> _Task objective_
In the entries that follow, the lines from the one with "Price: 160 INR" through the one with "gently removes build-up—with" are the ones to write out, exactly and with both ends included. Nothing else should appear.

> _Data for this exercise_

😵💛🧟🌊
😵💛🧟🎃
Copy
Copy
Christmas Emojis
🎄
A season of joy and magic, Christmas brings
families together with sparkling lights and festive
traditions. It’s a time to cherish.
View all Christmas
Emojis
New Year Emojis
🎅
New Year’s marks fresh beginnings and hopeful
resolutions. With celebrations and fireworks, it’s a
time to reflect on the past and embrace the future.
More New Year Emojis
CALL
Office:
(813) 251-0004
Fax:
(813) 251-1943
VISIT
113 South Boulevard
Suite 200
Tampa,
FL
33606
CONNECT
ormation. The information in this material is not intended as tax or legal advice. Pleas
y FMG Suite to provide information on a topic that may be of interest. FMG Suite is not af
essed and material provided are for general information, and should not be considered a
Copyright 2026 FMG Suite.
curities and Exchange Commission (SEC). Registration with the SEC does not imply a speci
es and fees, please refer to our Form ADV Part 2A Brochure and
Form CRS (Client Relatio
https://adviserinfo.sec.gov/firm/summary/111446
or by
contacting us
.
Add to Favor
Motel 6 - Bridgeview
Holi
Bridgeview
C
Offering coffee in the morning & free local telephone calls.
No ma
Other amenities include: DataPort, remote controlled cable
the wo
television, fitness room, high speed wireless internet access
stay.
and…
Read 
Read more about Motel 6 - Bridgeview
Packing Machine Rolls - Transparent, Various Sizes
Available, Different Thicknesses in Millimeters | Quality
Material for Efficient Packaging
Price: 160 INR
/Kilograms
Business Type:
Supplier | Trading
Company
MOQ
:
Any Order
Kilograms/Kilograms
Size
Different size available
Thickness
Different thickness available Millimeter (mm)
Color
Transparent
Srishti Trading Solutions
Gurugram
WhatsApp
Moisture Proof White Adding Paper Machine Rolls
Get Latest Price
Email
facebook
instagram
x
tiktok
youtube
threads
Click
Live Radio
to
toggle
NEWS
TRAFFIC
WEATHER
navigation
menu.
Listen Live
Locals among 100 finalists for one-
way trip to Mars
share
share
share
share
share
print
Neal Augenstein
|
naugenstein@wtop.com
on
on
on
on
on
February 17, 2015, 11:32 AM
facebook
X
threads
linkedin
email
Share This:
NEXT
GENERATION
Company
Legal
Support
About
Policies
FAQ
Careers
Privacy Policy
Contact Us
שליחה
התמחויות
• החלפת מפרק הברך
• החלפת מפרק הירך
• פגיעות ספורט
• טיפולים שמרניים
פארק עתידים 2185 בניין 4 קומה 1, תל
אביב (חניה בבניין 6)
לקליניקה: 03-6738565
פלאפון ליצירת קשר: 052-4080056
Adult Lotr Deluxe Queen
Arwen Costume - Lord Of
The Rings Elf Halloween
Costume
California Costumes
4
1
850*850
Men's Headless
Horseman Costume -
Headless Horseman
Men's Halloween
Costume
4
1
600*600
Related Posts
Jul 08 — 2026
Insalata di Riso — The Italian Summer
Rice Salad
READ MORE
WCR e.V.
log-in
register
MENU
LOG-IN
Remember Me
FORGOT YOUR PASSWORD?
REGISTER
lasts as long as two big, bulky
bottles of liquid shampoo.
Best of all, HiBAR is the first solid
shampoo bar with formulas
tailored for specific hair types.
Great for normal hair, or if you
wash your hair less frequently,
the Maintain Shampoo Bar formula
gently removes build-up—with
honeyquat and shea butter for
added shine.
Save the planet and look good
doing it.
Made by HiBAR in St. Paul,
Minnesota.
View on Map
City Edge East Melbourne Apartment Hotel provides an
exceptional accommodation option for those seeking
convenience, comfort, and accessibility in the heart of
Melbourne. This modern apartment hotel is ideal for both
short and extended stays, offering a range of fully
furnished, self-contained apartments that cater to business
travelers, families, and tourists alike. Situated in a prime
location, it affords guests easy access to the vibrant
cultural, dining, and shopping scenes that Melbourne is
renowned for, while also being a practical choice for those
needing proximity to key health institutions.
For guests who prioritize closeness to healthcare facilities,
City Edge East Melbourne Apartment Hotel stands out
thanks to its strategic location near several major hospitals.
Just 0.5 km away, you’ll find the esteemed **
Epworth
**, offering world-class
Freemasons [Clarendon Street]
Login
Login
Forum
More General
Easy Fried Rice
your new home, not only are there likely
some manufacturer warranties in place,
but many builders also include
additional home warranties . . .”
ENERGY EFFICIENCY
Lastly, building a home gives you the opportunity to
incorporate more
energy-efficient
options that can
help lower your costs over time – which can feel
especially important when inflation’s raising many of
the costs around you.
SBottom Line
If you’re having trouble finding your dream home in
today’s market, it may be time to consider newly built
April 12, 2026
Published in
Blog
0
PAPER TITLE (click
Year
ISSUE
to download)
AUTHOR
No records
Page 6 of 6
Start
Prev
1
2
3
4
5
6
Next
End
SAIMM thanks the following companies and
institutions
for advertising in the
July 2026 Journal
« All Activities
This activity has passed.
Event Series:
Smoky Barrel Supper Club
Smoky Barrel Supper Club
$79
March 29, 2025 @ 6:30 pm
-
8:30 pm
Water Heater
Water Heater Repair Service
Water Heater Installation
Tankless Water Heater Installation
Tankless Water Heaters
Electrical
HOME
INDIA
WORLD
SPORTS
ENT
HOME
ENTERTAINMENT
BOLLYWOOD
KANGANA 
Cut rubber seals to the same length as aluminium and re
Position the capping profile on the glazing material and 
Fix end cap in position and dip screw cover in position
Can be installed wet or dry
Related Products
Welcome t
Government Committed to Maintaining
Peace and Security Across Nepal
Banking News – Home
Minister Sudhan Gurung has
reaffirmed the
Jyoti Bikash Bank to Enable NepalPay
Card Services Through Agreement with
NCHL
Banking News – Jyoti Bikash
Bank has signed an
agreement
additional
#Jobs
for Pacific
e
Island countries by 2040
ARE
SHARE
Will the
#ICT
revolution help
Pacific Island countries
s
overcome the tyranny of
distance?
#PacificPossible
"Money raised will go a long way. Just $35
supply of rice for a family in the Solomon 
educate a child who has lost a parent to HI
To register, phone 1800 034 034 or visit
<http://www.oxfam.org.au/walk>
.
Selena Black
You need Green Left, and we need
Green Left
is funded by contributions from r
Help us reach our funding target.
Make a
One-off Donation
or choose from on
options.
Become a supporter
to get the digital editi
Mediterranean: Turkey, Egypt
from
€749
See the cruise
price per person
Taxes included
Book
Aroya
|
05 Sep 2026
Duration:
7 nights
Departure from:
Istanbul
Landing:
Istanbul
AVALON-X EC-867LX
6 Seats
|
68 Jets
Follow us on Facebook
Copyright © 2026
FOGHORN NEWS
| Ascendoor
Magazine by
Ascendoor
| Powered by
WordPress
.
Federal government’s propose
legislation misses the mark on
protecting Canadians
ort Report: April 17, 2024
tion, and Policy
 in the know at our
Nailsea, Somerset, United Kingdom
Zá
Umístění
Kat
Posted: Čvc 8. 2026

> _Solution to the exercise_
Price: 160 INR
/Kilograms
Business Type:
Supplier | Trading
Company
MOQ
:
Any Order
Kilograms/Kilograms
Size
Different size available
Thickness
Different thickness available Millimeter (mm)
Color
Transparent
Srishti Trading Solutions
Gurugram
WhatsApp
Moisture Proof White Adding Paper Machine Rolls
Get Latest Price
Email
facebook
instagram
x
tiktok
youtube
threads
Click
Live Radio
to
toggle
NEWS
TRAFFIC
WEATHER
navigation
menu.
Listen Live
Locals among 100 finalists for one-
way trip to Mars
share
share
share
share
share
print
Neal Augenstein
|
naugenstein@wtop.com
on
on
on
on
on
February 17, 2015, 11:32 AM
facebook
X
threads
linkedin
email
Share This:
NEXT
GENERATION
Company
Legal
Support
About
Policies
FAQ
Careers
Privacy Policy
Contact Us
שליחה
התמחויות
• החלפת מפרק הברך
• החלפת מפרק הירך
• פגיעות ספורט
• טיפולים שמרניים
פארק עתידים 2185 בניין 4 קומה 1, תל
אביב (חניה בבניין 6)
לקליניקה: 03-6738565
פלאפון ליצירת קשר: 052-4080056
Adult Lotr Deluxe Queen
Arwen Costume - Lord Of
The Rings Elf Halloween
Costume
California Costumes
4
1
850*850
Men's Headless
Horseman Costume -
Headless Horseman
Men's Halloween
Costume
4
1
600*600
Related Posts
Jul 08 — 2026
Insalata di Riso — The Italian Summer
Rice Salad
READ MORE
WCR e.V.
log-in
register
MENU
LOG-IN
Remember Me
FORGOT YOUR PASSWORD?
REGISTER
lasts as long as two big, bulky
bottles of liquid shampoo.
Best of all, HiBAR is the first solid
shampoo bar with formulas
tailored for specific hair types.
Great for normal hair, or if you
wash your hair less frequently,
the Maintain Shampoo Bar formula
gently removes build-up—with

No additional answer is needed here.